E non lo sapevamo. Non sapevamo che l'Italia è tra i pochissimi paesi occidentali a non aver regolamentato l'eutanasia (che viene praticata lo stesso, con lo stesso classismo che c'era per l'aborto e la fecondazione assistita) forse auspicando che vadano tutti a morire in Svizzera avendo i soldi per farlo, oppure, ecco, lasciando che a metterci una pezza sia di volta in volta una magistratura chiamata ormai a decidere su tutto, compresa la differenza tra un assassinio, un atto di pietà, una buona morte o una cattiva tortura. Sicchè, ogni tanto, mentre i medici operano e sopprimono pietosamente e nel silenzio, qualcuno si rivolge ai giudici e fioccano sentenze della Cassazione o delle Corti d'Appello o addirittura dei Tar, interventi che però non disciplinano davvero la materia: si limitano a codificare l'esistente, a metterlo nero su bianco, a invocare l'urgenza di una legge come ha fatto più volte la Corte Costituzionale, inascoltata.

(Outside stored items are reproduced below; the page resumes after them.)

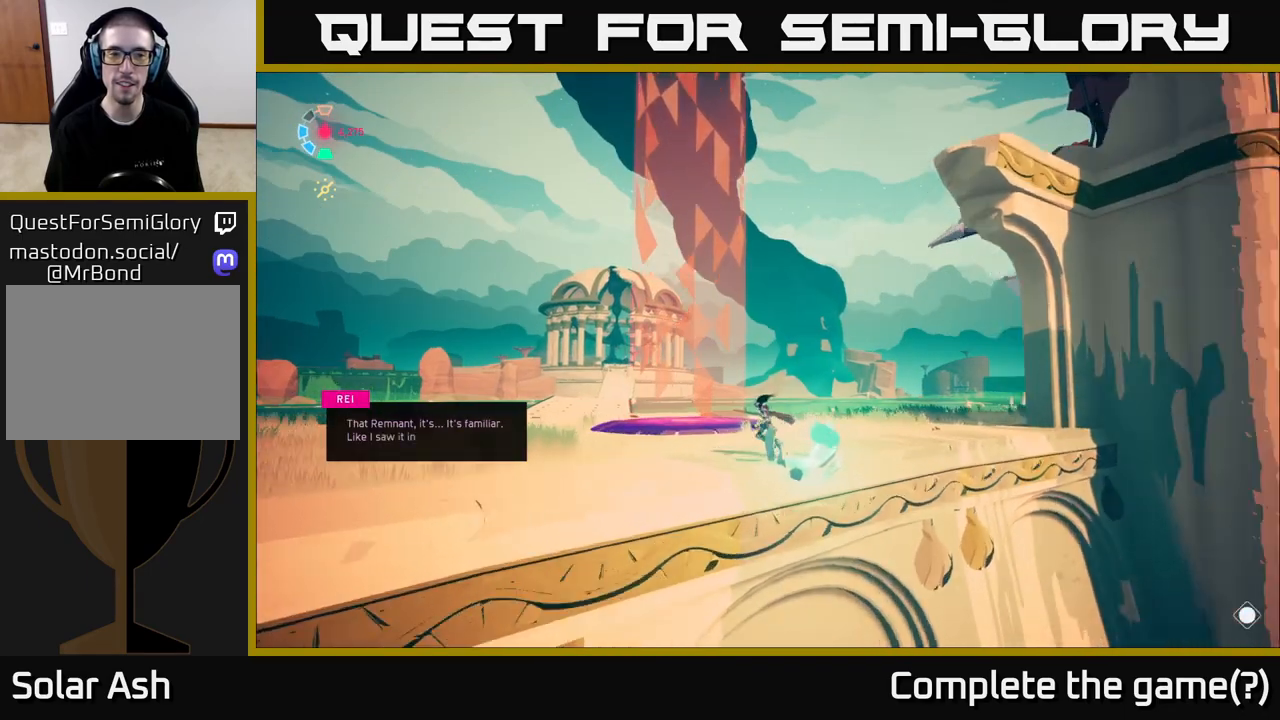
{"buttons": [], "left_stick": "center", "right_stick": "left", "events": [[133, "right_stick", "left"]]}
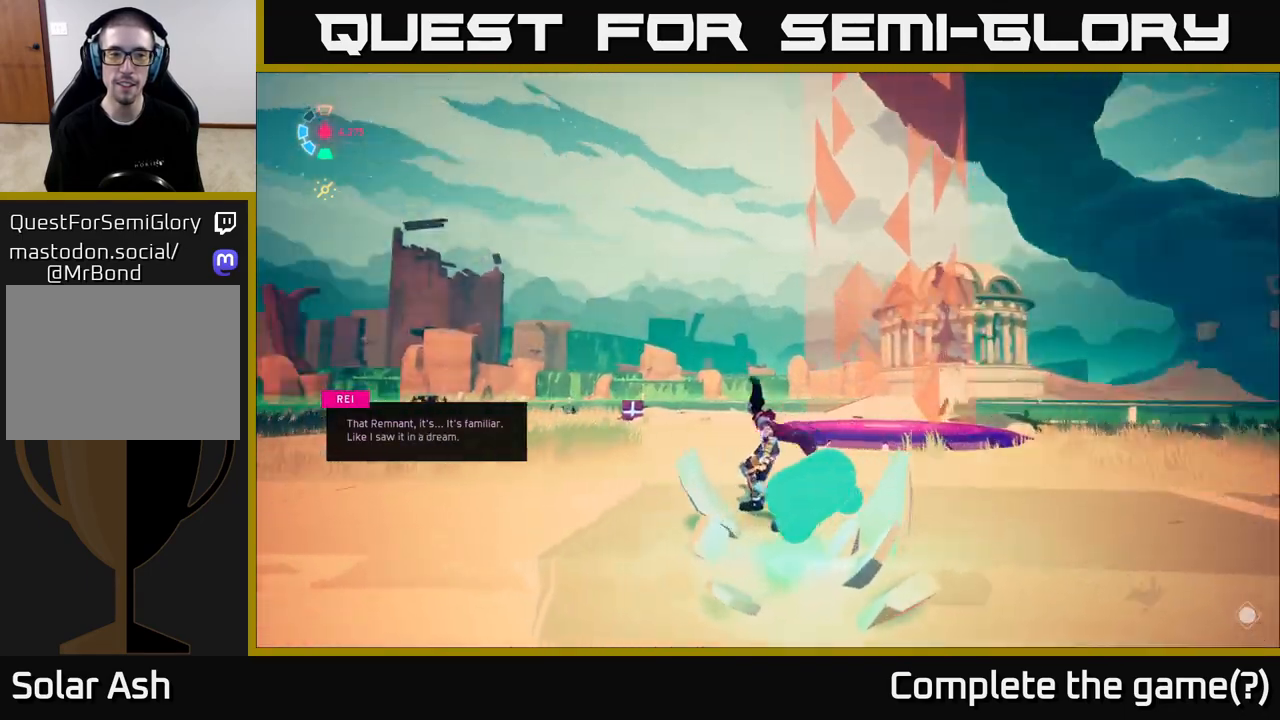
{"buttons": [], "left_stick": "center", "right_stick": "center", "events": [[100, "right_stick", "center"]]}
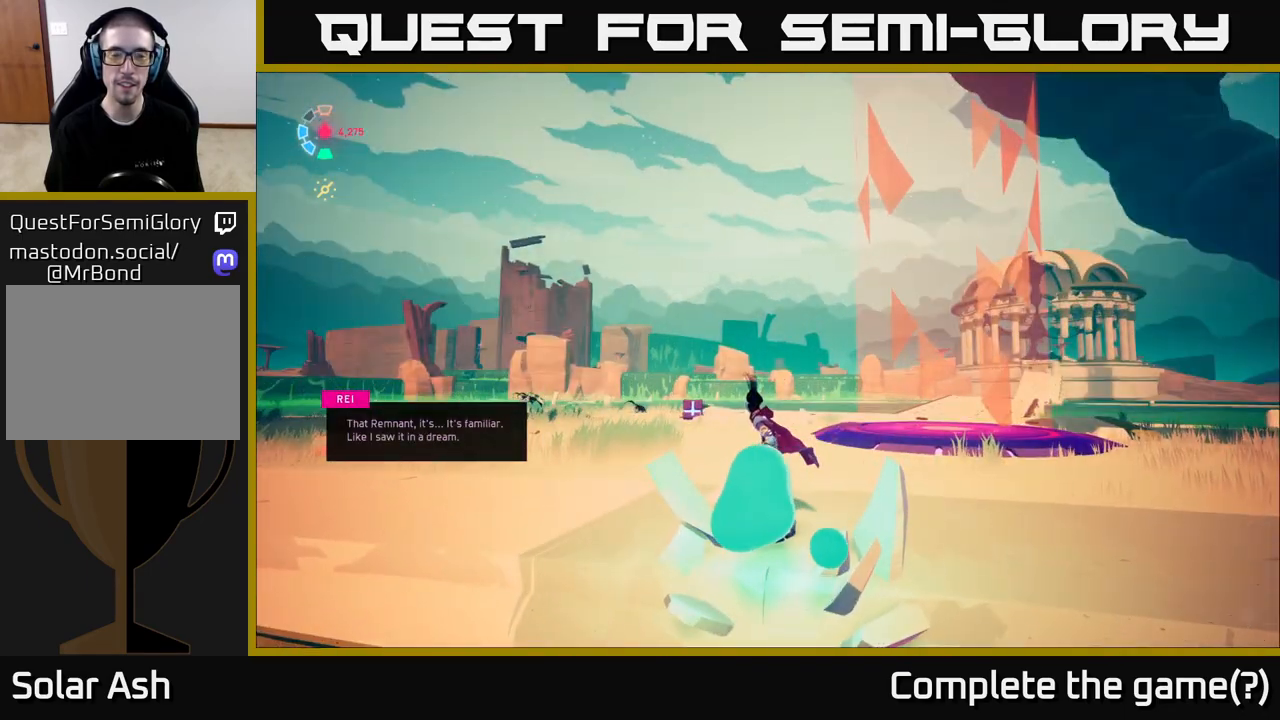
{"buttons": [], "left_stick": "up-left", "right_stick": "up-right", "events": [[83, "right_stick", "down-left"], [100, "left_stick", "up"], [167, "left_stick", "up-left"], [250, "right_stick", "center"], [317, "right_stick", "up-right"]]}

Ormai la sfiducia è tanta e, in questa direzione, non c'è ragione di attendersi un po' di coraggio (democratico, non ideologico) neppure da questo governo Meloni: «La vita non ci appartiene» seguita a mormorare un'esigua minoranza di stronzi che sorvola da lustri ogni tema che riguardi le scelte personali, e che, banalmente, recepisca la volontà popolare. Così, mentre la società adulta di destra e di sinistra è costretta a confidare sulla magistratura- eccezion fatta per quattro baciapile che telefonano in Vaticano anche per allacciarsi le scarpe - nella penombra dell'italianissimo «si fa ma non si dice» continua a muoversi quell'Italia sconsolata e reale che siamo noi.